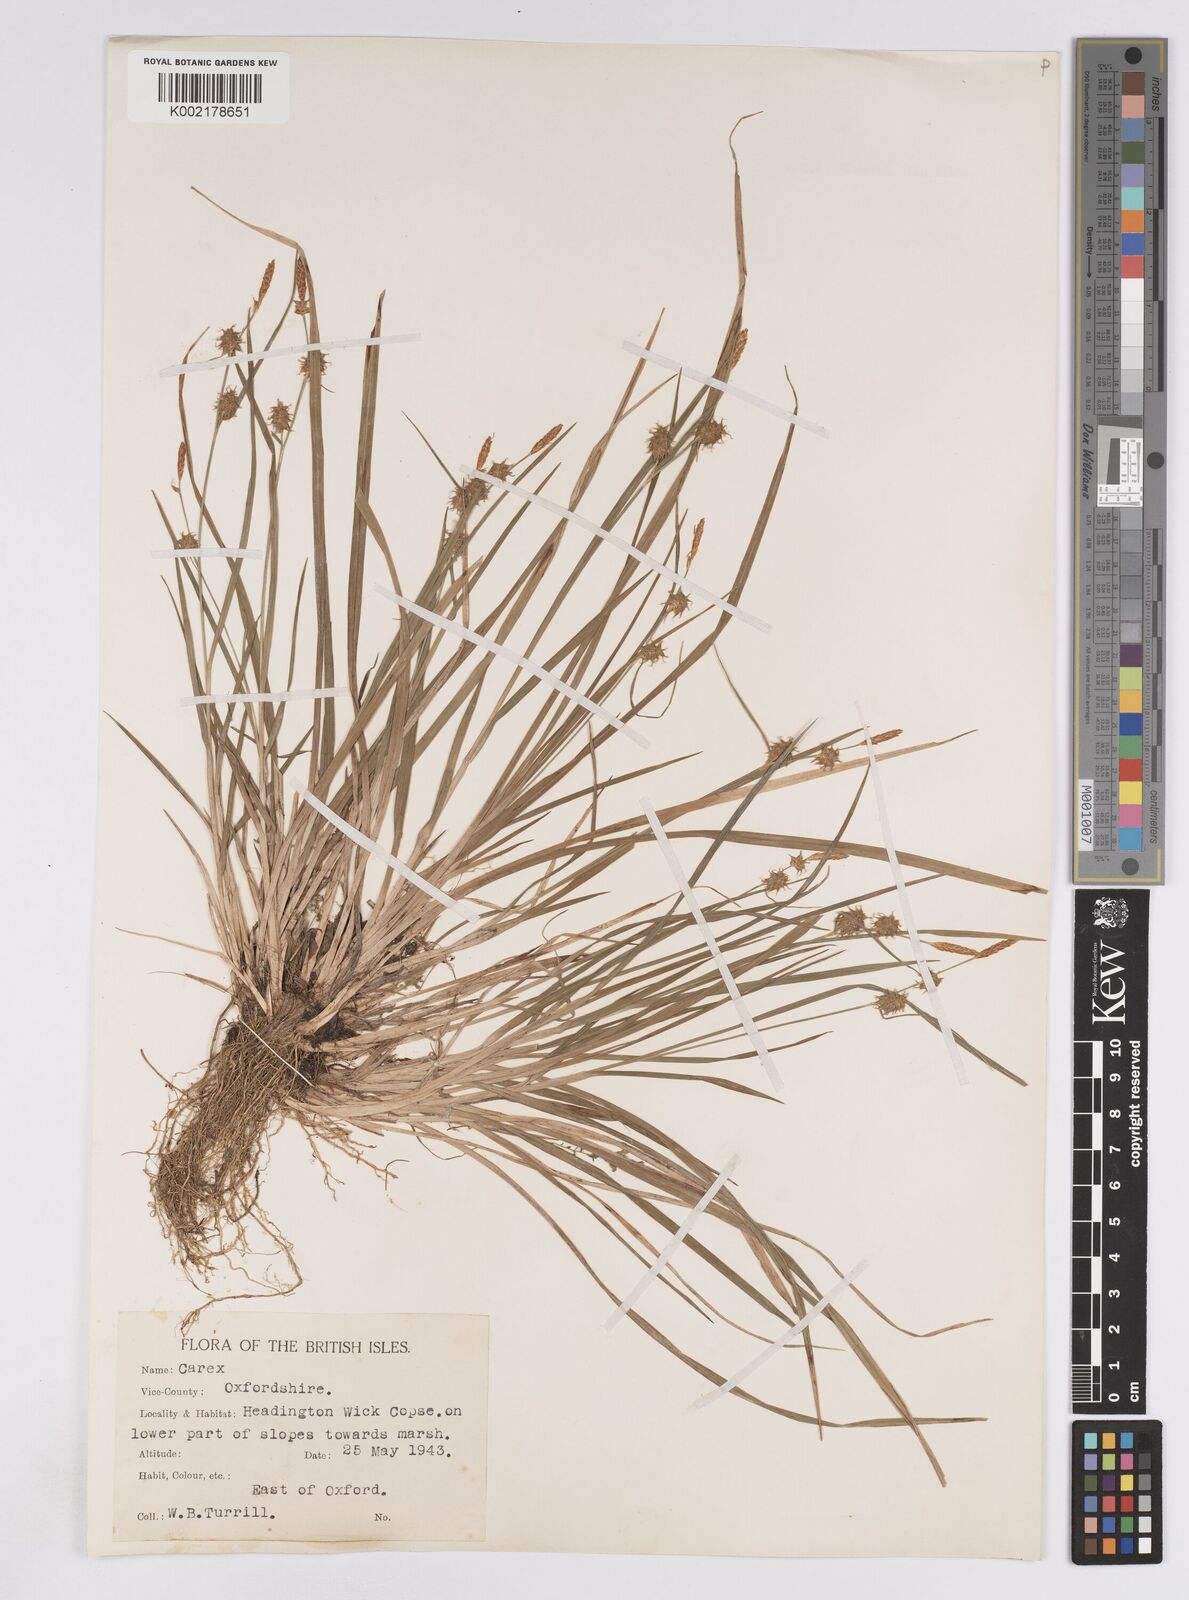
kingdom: Plantae
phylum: Tracheophyta
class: Liliopsida
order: Poales
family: Cyperaceae
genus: Carex
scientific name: Carex lepidocarpa
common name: Long-stalked yellow-sedge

* **TASK OBJECTIVE**
Please copy the lines above word for word, leaving out the picture.

* **TASK RESULT**
kingdom: Plantae
phylum: Tracheophyta
class: Liliopsida
order: Poales
family: Cyperaceae
genus: Carex
scientific name: Carex lepidocarpa
common name: Long-stalked yellow-sedge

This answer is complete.